On the other side of that coin, should those LIV players who want to re-enter the fold of the game’s establishment be punished before being allowed to do so?
“That’s one of the things that the agreement needs to sort out,” Rahm said. “I’m not a politician. That’s not my job. That’s for the disciplinary board to do that.”
Time for more golf. Much has been made of the amazing consistency shown by Scottie Scheffler over the last few months. The World No. 1 hasn’t finished outside the top 12 in any event since last October. But is that an overrated aspect of the game at the highest level? Isn’t it more about winning, something Scheffler has done twice this year? For once, Rahm steered a middle road in his response.

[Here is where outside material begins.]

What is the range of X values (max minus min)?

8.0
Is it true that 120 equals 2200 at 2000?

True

“If you’re consistent, you’re going to give yourself more chances to win,” Rahm said. “Tiger didn’t only have an incredible win percentage. His top-10 percentage and top-five percentage were even higher. I’m a fan of what Scottie has done. I’ve prided myself in the past on consistency, even though this year has been a little bit less. With that said, I’ll take four wins and play a little bit bad for a couple months. I think if you ask him, he’d probably give a couple of those top-fives away for an extra win because that’s what we’re here for. Nevertheless, it’s really impressive what he’s done.”

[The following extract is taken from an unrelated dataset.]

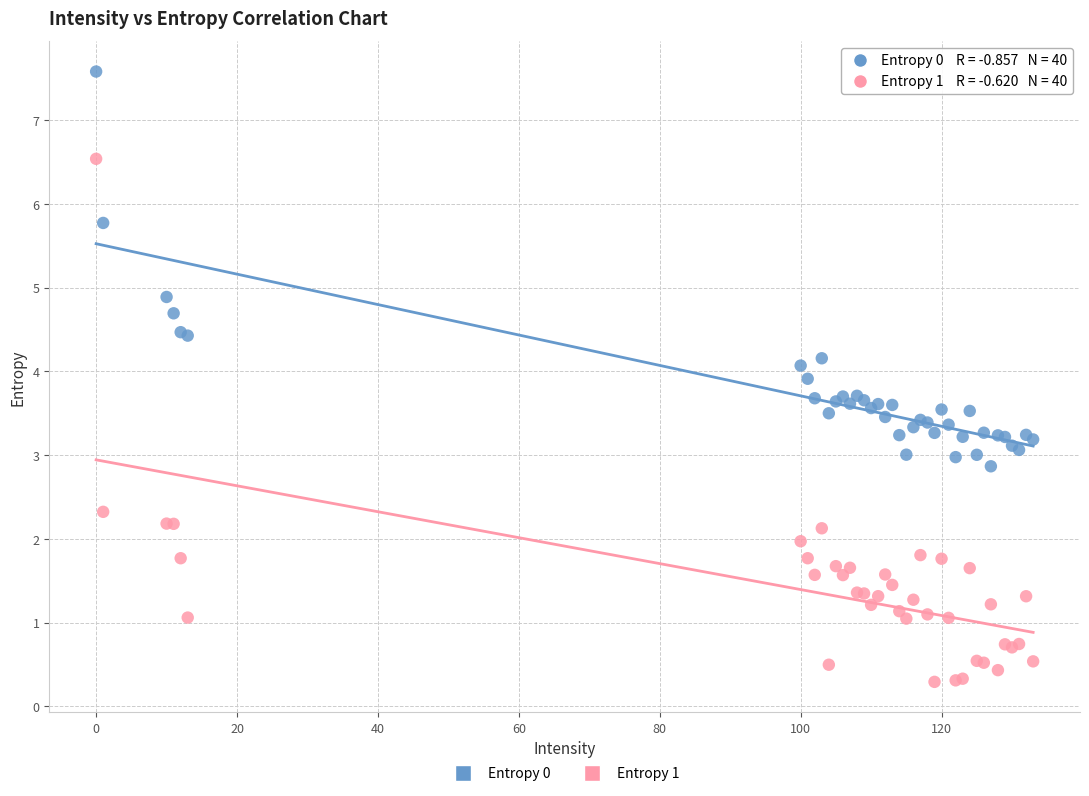

Which series reaches the minimum Y coordinate?

Entropy 1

A Rahm victory this week would perhaps be even more impressive, given recent events. He arrives at Hoylake short of competitive golf and short of his best form. His last win was at Augusta National, and he has not been close to winning either of the two majors since, although a closing 65 at the US Open did hint at a corner being turned. No matter, like all champions, Rahm clearly thinks he can get it done on Sunday evening and he knows exactly the historical context a victory would fill. Not since Seve Ballesteros claimed his third Open title at Royal Lytham in 1988 has a Spanish name been etched on the claret jug.
“To be the first one to win an Open since Seve for Spain would be quite special,” Rahm said. “It’s amazing to me that some of the great golfers we’ve had haven’t been able to do it. It would be a true honor to get to three majors and be the second on the Spanish list. No matter who wins, it’s going to be a great championship. I’m excited to get it going, and it would be absolutely amazing to be sitting back here on Sunday.”
Indeed. And you we’ll be listening intently to what he has to say.